### ATIVIDADE 1
Indique se cada afirmação abaixo está de acordo com o texto sobre a Aspiration, respondendo sim ou não e citando literalmente as palavras do texto que decidem a resposta. (a) Joseph Sandberg foi preso em março de 2025. (b) Kawhi promoveu a marca da Aspiration em troca dos US$ 28 milhões. (c) O acordo com Kawhi foi examinado pelo Comitê de Investimentos da empresa.

No entanto, em março de 2025, o cofundador da Aspiration, Joseph Sandberg, foi preso em decorrência de denúncia criminal federal que o acusava de conspirar para fraudar investidores em pelo menos US$ 145 milhões. Nesse contexto, Aspiration acionou Chapter 11 do United States Bankruptcy Code, de modo a possibilitar a reorganização da empresa em momento de crise. A submissão da Aspiration ao Chapter 11 trouxe à tona documentos internos da companhia, que embasaram a investigação jornalística de Pablo Torre, publicada em setembro de 2025.
Entre os achados, destacou-se o contrato firmado com Kawhi, que recebeu US$ 28 milhões sem contrapartida efetiva, já que jamais promoveu a marca nem vinculou sua imagem à empresa. O “Boston Sports Journal” revelou ainda a existência de um segundo contrato entre Aspiration e Kawhi, que previa o repasse de US$ 20 milhões em quotas da empresa3.
Após a divulgação dos fatos, diversos ex-executivos da Aspiration assinaram uma declaração à Pablo Torre, na qual relataram que o acordo com Kawhi havia sido objeto de significativas objeções da alta administração da Aspiration e sequer fora analisado pelo Comitê de Investimentos da empresa. Ressaltaram, ainda, que a contratação de Kawhi destoava da estratégia de marketing da Aspiration, que buscava associar-se a celebridades engajadas em causas ambientais e de sustentabilidade, tema nunca levantado publicamente pelo jogador4.

### MATERIAL FORNECIDO

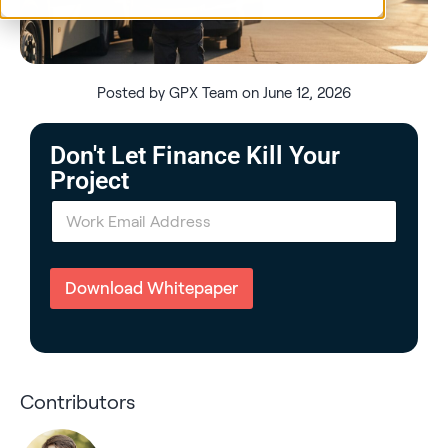
Posted by GPX Team on June 12, 2026
Don't Let Finance Kill Your
Project
E
m
a
i
l
Download Whitepaper
*
Contributors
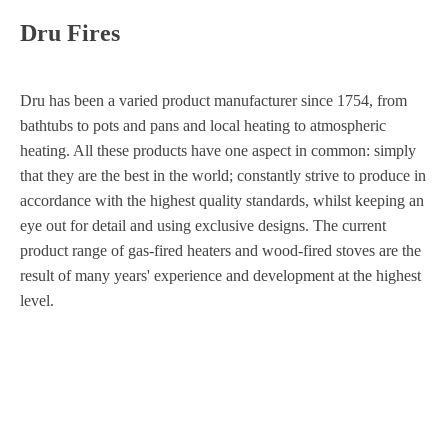
Dru Fires
Dru has been a varied product manufacturer since 1754, from
bathtubs to pots and pans and local heating to atmospheric
heating. All these products have one aspect in common: simply
that they are the best in the world; constantly strive to produce in
accordance with the highest quality standards, whilst keeping an
eye out for detail and using exclusive designs. The current
product range of gas-fired heaters and wood-fired stoves are the
result of many years' experience and development at the highest
level.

### ATIVIDADE 2
Converta em uma lista JSON de strings as linhas dos registros, começando no início dos registros e terminando na linha que contém "Contributors", com ambas as extremidades incluídas. Use uma string por linha, omita as linhas em branco e deixe as imagens de fora.

### RESULTADO 1
(a) Sim: "em março de 2025, o cofundador da Aspiration, Joseph Sandberg, foi preso".
(b) Não: "jamais promoveu a marca nem vinculou sua imagem à empresa".
(c) Não: "sequer fora analisado pelo Comitê de Investimentos da empresa".

### RESULTADO 2
[
  "Posted by GPX Team on June 12, 2026",
  "Don't Let Finance Kill Your",
  "Project",
  "E",
  "m",
  "a",
  "i",
  "l",
  "Download Whitepaper",
  "*",
  "Contributors"
]